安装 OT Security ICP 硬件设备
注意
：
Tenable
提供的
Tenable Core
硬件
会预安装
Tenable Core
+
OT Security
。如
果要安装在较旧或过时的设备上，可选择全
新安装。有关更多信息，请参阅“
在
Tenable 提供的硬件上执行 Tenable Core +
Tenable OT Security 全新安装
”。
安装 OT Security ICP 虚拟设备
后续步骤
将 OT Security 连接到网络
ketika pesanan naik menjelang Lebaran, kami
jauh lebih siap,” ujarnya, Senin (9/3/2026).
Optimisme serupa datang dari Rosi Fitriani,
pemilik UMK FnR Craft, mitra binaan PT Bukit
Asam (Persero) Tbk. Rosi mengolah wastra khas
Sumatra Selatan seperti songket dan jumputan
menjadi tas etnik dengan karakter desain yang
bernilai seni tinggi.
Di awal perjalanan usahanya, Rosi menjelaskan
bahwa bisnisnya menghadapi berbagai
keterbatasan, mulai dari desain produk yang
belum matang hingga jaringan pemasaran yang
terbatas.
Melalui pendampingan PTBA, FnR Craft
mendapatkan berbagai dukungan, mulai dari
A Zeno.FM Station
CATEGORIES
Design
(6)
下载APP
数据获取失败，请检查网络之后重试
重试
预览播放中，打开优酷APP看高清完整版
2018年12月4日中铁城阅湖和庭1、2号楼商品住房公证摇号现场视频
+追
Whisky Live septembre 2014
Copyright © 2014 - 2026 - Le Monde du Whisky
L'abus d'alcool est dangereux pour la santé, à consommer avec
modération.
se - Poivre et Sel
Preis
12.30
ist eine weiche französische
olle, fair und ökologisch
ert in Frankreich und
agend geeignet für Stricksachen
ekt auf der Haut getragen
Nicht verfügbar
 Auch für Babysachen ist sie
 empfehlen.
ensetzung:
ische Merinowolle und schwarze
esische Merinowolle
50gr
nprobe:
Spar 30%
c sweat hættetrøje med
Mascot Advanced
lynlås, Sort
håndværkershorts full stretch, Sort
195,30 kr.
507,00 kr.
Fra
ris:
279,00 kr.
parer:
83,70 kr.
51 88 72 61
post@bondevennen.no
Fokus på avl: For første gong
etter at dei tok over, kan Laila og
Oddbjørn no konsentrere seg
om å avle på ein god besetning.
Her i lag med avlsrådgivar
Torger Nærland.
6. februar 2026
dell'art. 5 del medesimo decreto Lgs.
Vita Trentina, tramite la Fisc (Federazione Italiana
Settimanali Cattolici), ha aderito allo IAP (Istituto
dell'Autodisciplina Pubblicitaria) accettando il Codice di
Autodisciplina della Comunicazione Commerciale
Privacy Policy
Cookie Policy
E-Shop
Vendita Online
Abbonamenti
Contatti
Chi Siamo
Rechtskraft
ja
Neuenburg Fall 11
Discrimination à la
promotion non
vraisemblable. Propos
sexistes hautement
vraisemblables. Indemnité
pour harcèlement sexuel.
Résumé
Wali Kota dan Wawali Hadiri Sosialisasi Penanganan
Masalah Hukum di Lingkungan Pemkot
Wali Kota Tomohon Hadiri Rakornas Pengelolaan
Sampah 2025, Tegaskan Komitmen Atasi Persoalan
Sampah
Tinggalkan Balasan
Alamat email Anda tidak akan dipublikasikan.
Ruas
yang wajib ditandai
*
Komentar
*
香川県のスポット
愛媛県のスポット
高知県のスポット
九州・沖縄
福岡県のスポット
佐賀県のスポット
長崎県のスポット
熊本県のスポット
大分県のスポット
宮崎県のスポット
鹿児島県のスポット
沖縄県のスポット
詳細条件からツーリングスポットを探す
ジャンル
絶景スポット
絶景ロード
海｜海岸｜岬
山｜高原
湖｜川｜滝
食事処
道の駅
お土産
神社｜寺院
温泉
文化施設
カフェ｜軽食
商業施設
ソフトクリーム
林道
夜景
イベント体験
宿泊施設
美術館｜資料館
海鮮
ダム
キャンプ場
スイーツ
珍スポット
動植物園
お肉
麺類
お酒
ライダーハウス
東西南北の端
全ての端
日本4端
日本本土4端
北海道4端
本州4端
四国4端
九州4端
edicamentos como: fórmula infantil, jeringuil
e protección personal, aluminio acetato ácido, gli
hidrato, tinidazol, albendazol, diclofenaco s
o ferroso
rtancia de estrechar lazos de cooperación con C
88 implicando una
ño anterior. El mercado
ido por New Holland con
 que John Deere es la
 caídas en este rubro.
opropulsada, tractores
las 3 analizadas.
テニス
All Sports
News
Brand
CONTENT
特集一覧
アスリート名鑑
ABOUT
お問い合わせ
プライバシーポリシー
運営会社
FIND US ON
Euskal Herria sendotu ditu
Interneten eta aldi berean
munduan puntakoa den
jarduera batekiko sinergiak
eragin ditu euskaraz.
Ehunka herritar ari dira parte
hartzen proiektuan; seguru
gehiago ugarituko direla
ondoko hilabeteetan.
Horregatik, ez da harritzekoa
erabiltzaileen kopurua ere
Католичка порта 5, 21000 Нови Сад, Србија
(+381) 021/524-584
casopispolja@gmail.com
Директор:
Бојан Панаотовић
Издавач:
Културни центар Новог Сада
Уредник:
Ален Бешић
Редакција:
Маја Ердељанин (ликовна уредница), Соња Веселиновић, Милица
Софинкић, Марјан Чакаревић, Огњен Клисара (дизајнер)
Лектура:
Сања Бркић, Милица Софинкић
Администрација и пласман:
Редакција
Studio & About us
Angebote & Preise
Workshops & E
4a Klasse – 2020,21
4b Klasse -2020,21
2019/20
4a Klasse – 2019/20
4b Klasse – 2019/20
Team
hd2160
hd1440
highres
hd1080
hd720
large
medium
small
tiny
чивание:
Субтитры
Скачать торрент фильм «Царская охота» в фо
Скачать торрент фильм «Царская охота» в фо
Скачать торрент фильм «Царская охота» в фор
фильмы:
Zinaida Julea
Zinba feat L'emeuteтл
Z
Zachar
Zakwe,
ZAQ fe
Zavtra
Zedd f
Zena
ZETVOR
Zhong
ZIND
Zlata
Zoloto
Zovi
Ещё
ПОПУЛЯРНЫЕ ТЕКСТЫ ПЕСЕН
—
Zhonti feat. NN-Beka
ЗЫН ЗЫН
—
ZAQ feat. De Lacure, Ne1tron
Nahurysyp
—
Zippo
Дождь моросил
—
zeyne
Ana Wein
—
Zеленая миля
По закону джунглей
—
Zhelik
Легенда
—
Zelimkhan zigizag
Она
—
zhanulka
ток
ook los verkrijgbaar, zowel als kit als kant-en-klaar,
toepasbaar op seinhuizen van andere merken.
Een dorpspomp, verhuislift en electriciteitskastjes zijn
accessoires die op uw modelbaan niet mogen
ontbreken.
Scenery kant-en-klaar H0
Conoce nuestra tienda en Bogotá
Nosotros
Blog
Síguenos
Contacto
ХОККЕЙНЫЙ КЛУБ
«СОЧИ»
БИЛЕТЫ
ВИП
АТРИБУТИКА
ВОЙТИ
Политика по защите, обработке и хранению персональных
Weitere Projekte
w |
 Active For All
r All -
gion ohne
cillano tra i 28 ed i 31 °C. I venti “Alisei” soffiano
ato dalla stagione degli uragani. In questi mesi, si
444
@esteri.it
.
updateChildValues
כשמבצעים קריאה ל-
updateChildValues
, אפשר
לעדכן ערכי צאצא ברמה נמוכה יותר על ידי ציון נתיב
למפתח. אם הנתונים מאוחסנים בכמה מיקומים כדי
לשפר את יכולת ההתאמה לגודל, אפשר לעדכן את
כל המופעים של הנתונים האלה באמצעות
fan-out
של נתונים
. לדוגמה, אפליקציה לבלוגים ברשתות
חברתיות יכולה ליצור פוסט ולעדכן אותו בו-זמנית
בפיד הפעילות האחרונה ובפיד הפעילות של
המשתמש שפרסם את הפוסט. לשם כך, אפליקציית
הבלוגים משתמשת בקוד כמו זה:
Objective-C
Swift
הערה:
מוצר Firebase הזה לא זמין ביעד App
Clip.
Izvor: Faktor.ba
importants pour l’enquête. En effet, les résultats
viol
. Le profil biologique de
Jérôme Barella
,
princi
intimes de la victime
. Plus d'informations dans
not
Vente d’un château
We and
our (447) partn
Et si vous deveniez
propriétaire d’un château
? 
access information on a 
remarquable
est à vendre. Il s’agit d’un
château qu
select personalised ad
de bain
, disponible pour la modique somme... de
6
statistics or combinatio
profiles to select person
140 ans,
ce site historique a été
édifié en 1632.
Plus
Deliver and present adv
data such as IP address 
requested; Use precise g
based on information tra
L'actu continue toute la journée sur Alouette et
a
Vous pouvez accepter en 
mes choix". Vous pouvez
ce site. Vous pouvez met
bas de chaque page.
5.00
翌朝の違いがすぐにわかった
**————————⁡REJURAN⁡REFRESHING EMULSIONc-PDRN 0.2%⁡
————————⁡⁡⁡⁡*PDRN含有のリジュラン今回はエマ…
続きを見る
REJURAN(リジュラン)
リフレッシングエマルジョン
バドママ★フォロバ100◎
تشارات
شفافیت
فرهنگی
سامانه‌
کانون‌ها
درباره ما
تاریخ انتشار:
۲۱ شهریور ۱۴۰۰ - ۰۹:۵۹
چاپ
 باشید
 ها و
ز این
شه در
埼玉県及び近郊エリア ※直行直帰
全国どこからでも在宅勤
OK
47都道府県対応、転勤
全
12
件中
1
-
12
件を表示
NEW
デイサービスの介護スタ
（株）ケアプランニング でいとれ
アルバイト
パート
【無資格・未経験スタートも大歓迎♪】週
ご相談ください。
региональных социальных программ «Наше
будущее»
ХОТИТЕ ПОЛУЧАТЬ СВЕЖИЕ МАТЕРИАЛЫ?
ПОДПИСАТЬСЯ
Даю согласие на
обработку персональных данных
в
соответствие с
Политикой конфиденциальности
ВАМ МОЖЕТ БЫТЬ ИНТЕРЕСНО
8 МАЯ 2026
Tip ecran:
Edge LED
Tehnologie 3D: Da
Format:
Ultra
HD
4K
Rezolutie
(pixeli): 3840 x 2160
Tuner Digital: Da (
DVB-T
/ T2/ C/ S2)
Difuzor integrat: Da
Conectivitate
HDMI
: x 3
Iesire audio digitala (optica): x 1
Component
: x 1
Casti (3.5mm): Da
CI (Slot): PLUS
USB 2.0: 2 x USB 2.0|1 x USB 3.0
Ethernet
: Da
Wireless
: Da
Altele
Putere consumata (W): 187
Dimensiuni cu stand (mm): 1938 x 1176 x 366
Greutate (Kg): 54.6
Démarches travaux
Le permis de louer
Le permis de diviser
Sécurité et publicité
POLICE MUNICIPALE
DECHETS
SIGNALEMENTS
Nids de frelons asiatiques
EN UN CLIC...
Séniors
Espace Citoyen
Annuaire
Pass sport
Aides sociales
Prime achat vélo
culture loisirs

· · · · ·

Task prompt — From the records above, copy only the lines starting with the line that holds "Zinba feat L'emeuteтл" and going on through the line that holds "toepasbaar op seinhuizen van andere merken.", exactly as written.

Task output —
Zinba feat L'emeuteтл
Z
Zachar
Zakwe,
ZAQ fe
Zavtra
Zedd f
Zena
ZETVOR
Zhong
ZIND
Zlata
Zoloto
Zovi
Ещё
ПОПУЛЯРНЫЕ ТЕКСТЫ ПЕСЕН
—
Zhonti feat. NN-Beka
ЗЫН ЗЫН
—
ZAQ feat. De Lacure, Ne1tron
Nahurysyp
—
Zippo
Дождь моросил
—
zeyne
Ana Wein
—
Zеленая миля
По закону джунглей
—
Zhelik
Легенда
—
Zelimkhan zigizag
Она
—
zhanulka
ток
ook los verkrijgbaar, zowel als kit als kant-en-klaar,
toepasbaar op seinhuizen van andere merken.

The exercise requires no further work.